Los procesos revolucionarios del siglo XXI no se parecen a los del XX.

Los procesos revolucionarios del siglo XXI no se parecen a los del XX.

Por Paco Gómez Nadal

En Latinoamérica las cosas han cambiado. De eso no hay duda. El giro a la izquierda de muchos países y el atrincheramiento de las estrategias tradicionales de la derecha y los Estados Unidos en el pequeño Eje del Pacífico han demarcado un presente lleno de debates, de propuestas, de críticas y tiranteces, pero, ante todo, de diseño de soluciones propias, de búsqueda, cuando menos, de esas soluciones.

Por eso, todo lo ocurrido es bueno. Hasta lo malo. El estatismo desmesurado de Venezuela, el peligroso desarollismo primarista y el despertar de la mayoría de la población en Bolivia, el discreto caminar progresista de Uruguay, la contradictoria propuesta imperial de Brasil, el conservadurismo de izquierdas nacionalista de Ecuador, el triunfo del nacionalismo de izquierdas camuflado de Ecuador, la persistencia cubana, el dudoso proceso nicaragüense… Todo es bueno porque indica una efervescencia inédita en los últimos años, porque, al menos, el destino parece un papel en blanco en el que hay que intervenir para darle forma y perfil.

Pasados los primeros años de la sorpresa, las simplificaciones excesivas (que igual que antes veían la sombra de Fidel en todo trataron de dibujar la sombra de Chávez en casi todo), la agitación de los fantasmas del pasado, o los discursos caudillistas o mesiánicos, los movimientos populares o paridos en al izquierda comienzan a sacudirse la perplejidad y a exigir la profundización de los cambios: ya no es solo comida y vivienda, sino descolonización y conciencia.

Y esos reclamos, que hace décadas se habrían calificado de contrarrevolucionarios o revisionistas (con la carga terrible de ambas palabras), ahora no solo son pertinentes sino necesarios. El Estado liberal se resiste a morir y enturbia la mirada de algunos dirigentes. También confunde el marxismo clásico europeo, incapaz de digerir la lógica de los pueblos originarios de América Latina o de los movimientos campesinos o de mujeres.
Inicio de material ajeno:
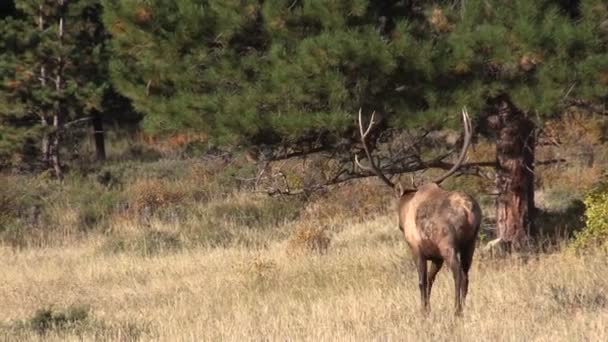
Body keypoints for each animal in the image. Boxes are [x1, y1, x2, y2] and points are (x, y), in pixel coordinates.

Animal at [356, 108, 480, 316]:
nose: (399, 224)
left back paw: (456, 311)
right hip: (470, 243)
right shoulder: (435, 256)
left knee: (458, 275)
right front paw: (427, 308)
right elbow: (430, 280)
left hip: (448, 243)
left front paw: (423, 311)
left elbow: (421, 281)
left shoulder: (416, 248)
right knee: (466, 274)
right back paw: (463, 308)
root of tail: (468, 209)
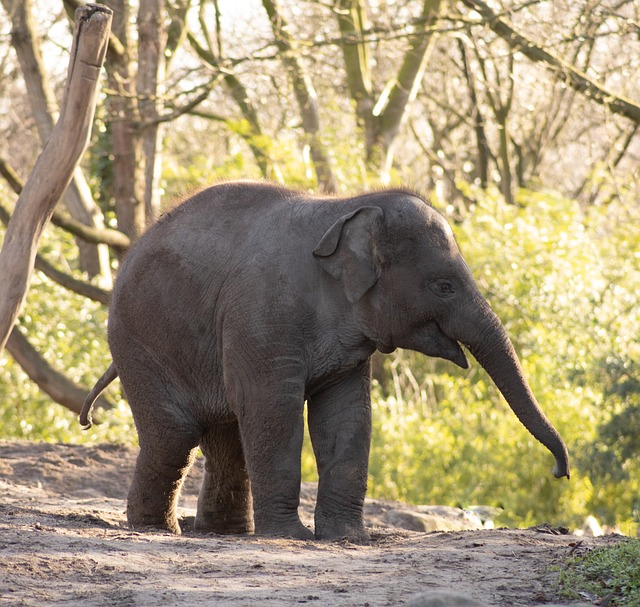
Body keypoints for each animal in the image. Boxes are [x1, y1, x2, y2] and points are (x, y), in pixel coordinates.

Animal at [81, 179, 568, 540]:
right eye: (444, 286)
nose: (560, 472)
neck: (346, 206)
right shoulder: (263, 313)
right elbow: (275, 409)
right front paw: (291, 537)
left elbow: (346, 416)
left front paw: (347, 538)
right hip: (139, 341)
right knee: (175, 435)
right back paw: (158, 529)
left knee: (227, 437)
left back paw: (224, 532)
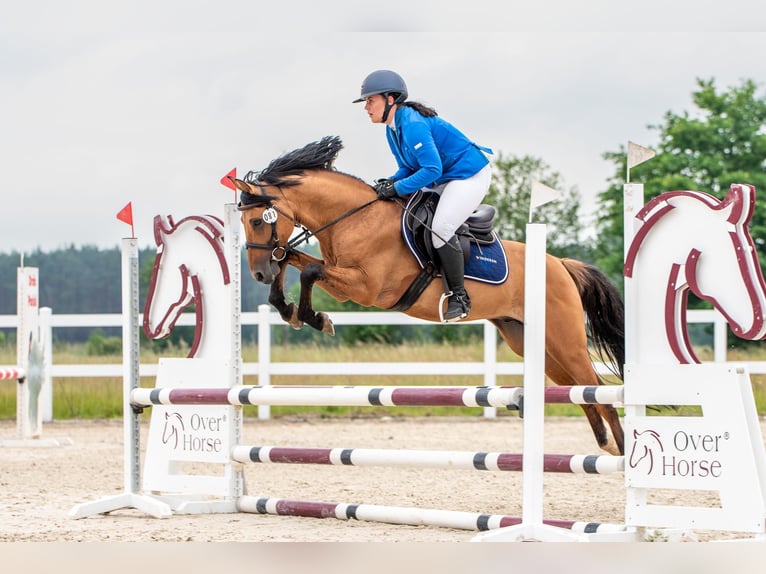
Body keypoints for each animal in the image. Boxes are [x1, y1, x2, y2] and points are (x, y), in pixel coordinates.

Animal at [236, 137, 632, 456]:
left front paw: (315, 318)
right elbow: (291, 257)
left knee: (596, 387)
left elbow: (307, 271)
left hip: (565, 340)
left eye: (257, 221)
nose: (257, 274)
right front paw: (288, 308)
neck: (354, 219)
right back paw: (607, 445)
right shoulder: (340, 276)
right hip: (535, 344)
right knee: (581, 390)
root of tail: (561, 264)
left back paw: (622, 450)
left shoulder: (365, 288)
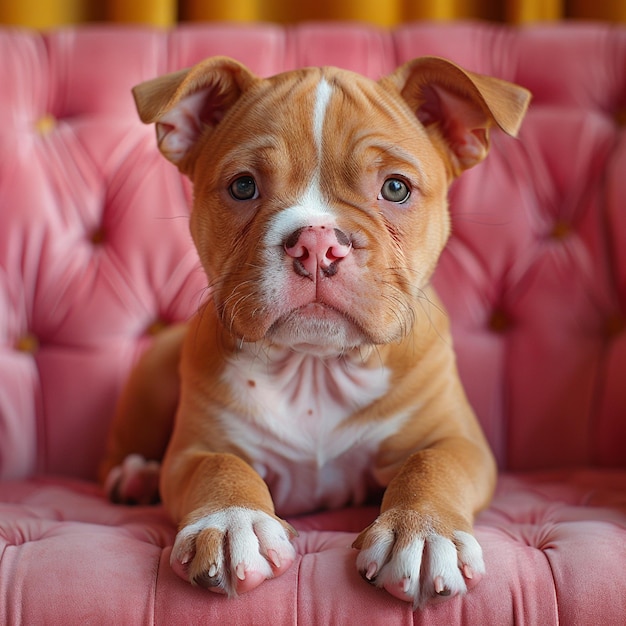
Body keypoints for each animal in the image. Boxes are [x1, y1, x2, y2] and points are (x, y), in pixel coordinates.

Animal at [100, 57, 528, 604]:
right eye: (243, 186)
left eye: (395, 188)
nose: (318, 243)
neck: (314, 366)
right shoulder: (196, 449)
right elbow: (220, 467)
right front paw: (233, 521)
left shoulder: (458, 439)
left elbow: (433, 464)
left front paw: (423, 532)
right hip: (152, 377)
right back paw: (135, 476)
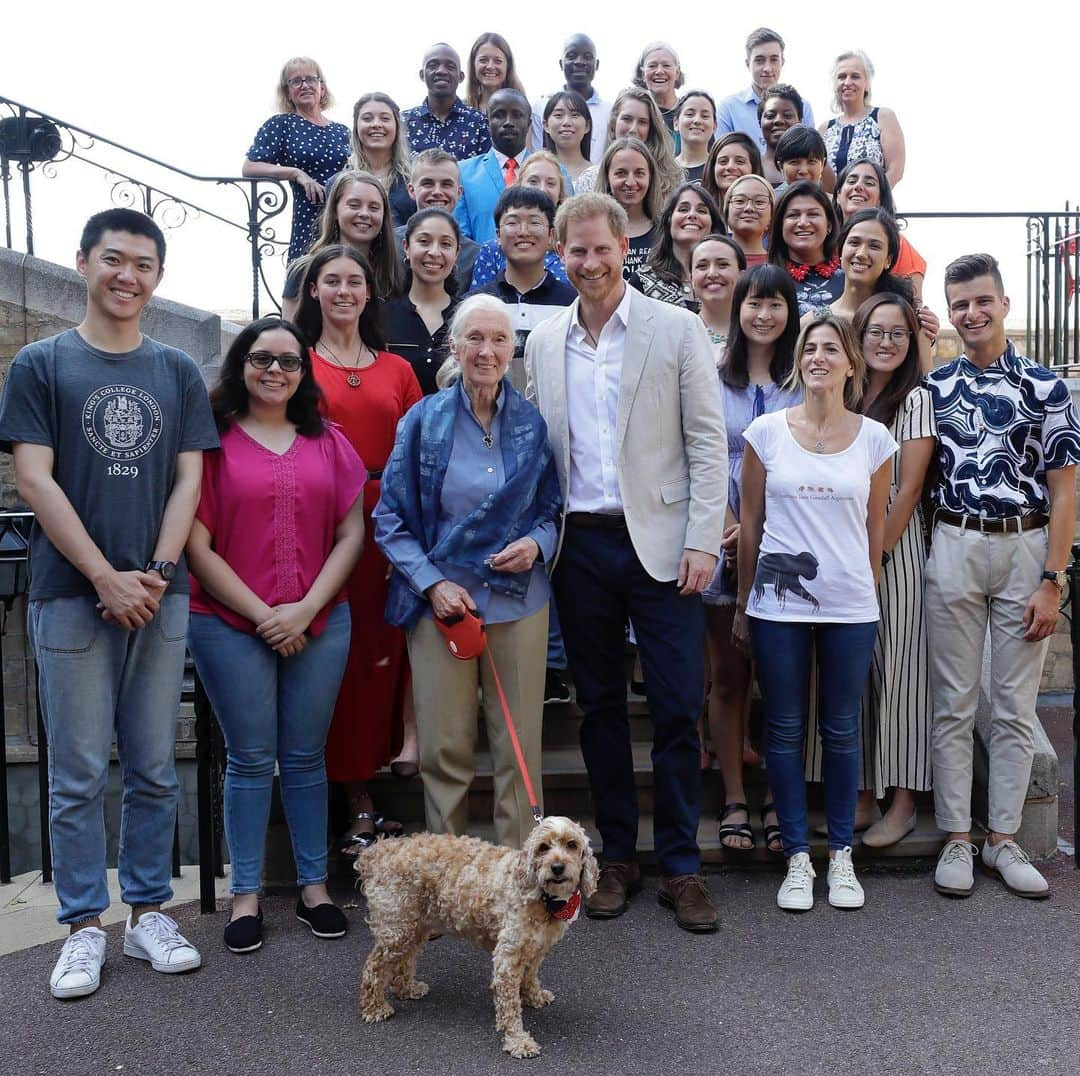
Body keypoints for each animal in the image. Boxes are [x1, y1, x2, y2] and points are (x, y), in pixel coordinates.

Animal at [360, 816, 600, 1058]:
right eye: (543, 847)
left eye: (571, 845)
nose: (557, 867)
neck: (542, 897)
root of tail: (380, 851)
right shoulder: (507, 956)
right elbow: (509, 1006)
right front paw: (518, 1040)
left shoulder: (536, 948)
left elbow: (530, 976)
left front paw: (534, 997)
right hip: (397, 929)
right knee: (374, 966)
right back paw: (375, 1007)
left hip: (414, 927)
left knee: (404, 961)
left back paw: (407, 988)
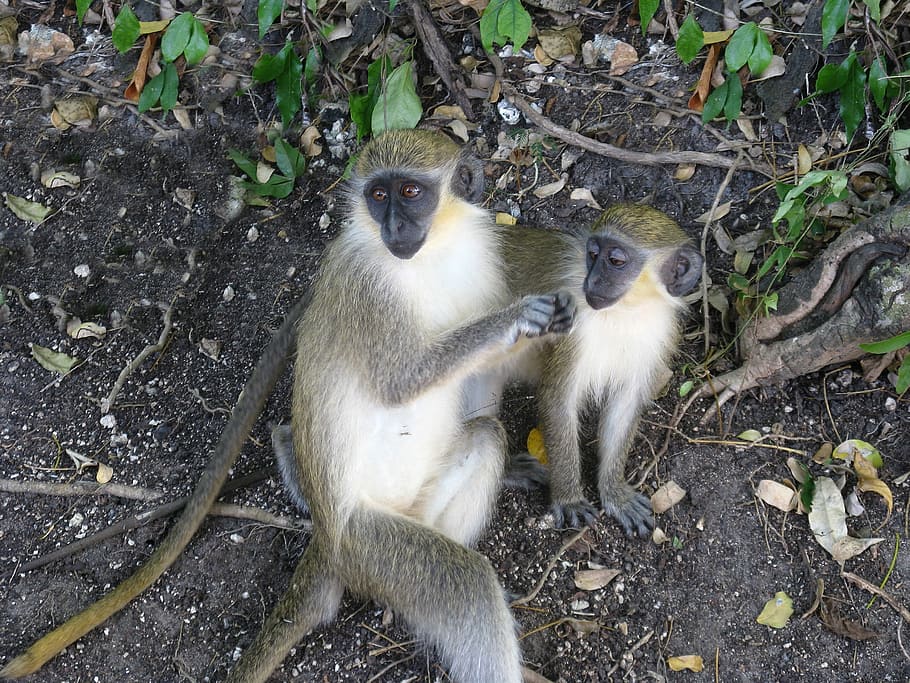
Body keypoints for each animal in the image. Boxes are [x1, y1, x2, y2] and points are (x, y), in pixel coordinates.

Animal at [1, 129, 575, 682]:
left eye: (411, 192)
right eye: (378, 195)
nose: (393, 225)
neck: (433, 253)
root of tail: (326, 538)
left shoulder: (483, 262)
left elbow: (479, 380)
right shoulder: (366, 287)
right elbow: (399, 381)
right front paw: (518, 318)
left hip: (413, 512)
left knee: (485, 434)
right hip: (367, 544)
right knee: (467, 584)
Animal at [500, 204, 703, 538]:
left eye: (616, 261)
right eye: (592, 254)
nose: (592, 282)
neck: (624, 313)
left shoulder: (658, 337)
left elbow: (625, 405)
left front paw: (614, 492)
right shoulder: (570, 326)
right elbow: (557, 399)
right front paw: (568, 497)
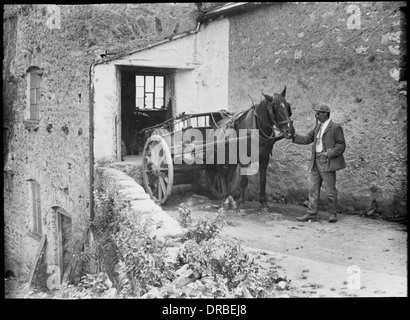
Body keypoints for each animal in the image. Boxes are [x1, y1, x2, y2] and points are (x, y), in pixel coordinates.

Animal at [215, 86, 294, 214]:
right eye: (275, 108)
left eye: (288, 106)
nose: (290, 131)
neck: (257, 130)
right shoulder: (244, 159)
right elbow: (243, 181)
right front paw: (242, 206)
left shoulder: (264, 158)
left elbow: (263, 180)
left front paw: (264, 205)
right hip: (219, 158)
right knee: (221, 175)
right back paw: (224, 201)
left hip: (232, 158)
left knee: (229, 176)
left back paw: (231, 201)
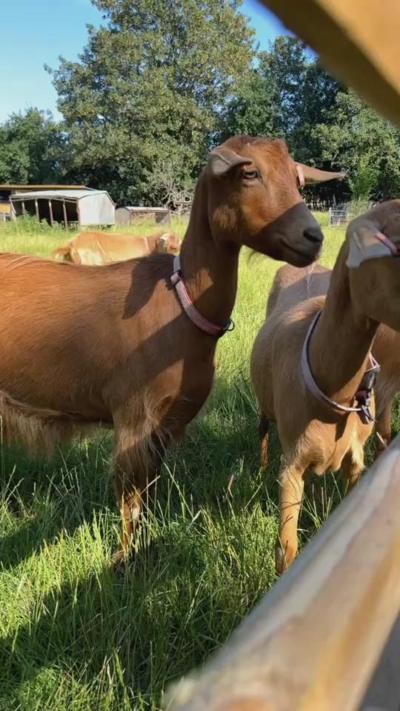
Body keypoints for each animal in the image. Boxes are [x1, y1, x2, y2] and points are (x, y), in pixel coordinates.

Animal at [0, 135, 342, 560]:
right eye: (248, 172)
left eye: (298, 179)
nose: (313, 237)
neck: (180, 304)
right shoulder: (133, 416)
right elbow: (130, 499)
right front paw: (123, 559)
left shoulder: (162, 424)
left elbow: (149, 492)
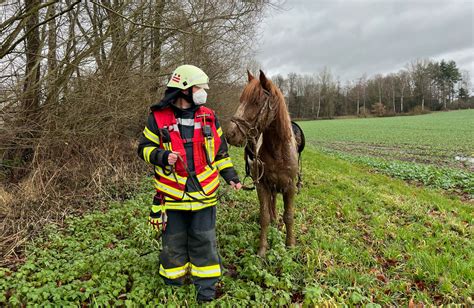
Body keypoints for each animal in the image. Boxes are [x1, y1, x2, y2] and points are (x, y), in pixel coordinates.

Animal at [226, 70, 300, 258]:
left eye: (256, 102)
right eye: (241, 100)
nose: (230, 134)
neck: (278, 151)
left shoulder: (290, 187)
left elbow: (289, 216)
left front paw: (290, 246)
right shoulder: (262, 185)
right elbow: (264, 216)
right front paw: (262, 250)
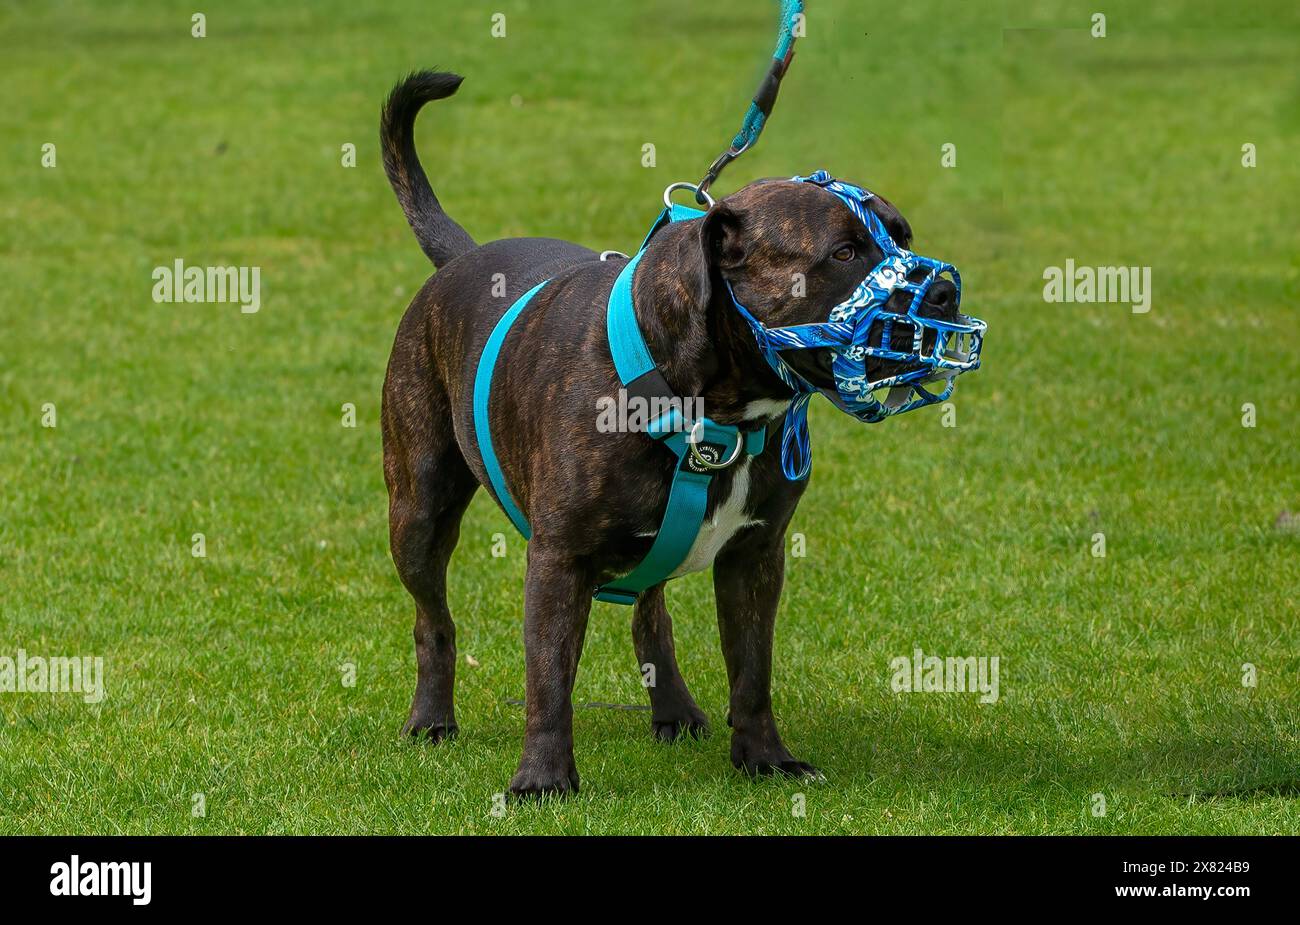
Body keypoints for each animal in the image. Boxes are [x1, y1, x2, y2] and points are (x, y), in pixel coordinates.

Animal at [377, 72, 967, 800]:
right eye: (845, 252)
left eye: (904, 236)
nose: (942, 293)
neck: (714, 409)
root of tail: (461, 257)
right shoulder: (557, 559)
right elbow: (548, 679)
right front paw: (542, 777)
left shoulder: (756, 556)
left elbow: (752, 670)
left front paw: (765, 756)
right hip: (419, 511)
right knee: (433, 619)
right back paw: (431, 717)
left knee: (649, 611)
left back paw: (675, 708)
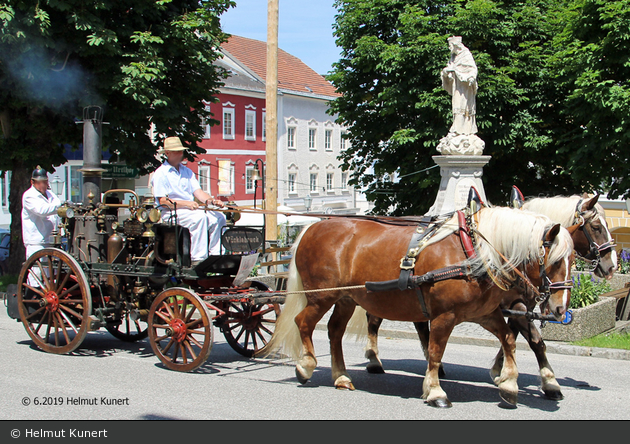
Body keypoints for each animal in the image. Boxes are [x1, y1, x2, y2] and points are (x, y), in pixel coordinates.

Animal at [268, 206, 576, 408]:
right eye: (554, 260)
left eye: (573, 258)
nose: (561, 310)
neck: (476, 252)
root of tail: (313, 226)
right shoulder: (444, 316)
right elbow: (436, 351)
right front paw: (436, 391)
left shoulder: (486, 314)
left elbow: (510, 340)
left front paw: (509, 384)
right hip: (321, 296)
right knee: (304, 323)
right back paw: (306, 365)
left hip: (346, 299)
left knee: (334, 332)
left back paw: (341, 376)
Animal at [362, 193, 616, 400]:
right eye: (596, 227)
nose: (612, 265)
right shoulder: (515, 304)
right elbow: (534, 340)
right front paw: (543, 380)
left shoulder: (513, 306)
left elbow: (518, 336)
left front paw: (503, 371)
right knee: (374, 320)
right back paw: (375, 360)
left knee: (421, 327)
¿Cuál será el resultado? ¿Hay una fórmula deseable? La verdad es que aunque sea un camino difícil, es la incertidumbre la que debe marcar este proceso. Porque es eso: un proceso, no un periodo de gobierno ni un proyecto personal (como parecían serlo los marcados por el apellido del gobernante revolucionario de turno). Esta revolución continental parece marcada por la rebelión local y las rebeliones no pasan por los mesías, sino por los movimientos. Si todo se mueve, vamos bien y America Latina y El Caribe se están moviendo.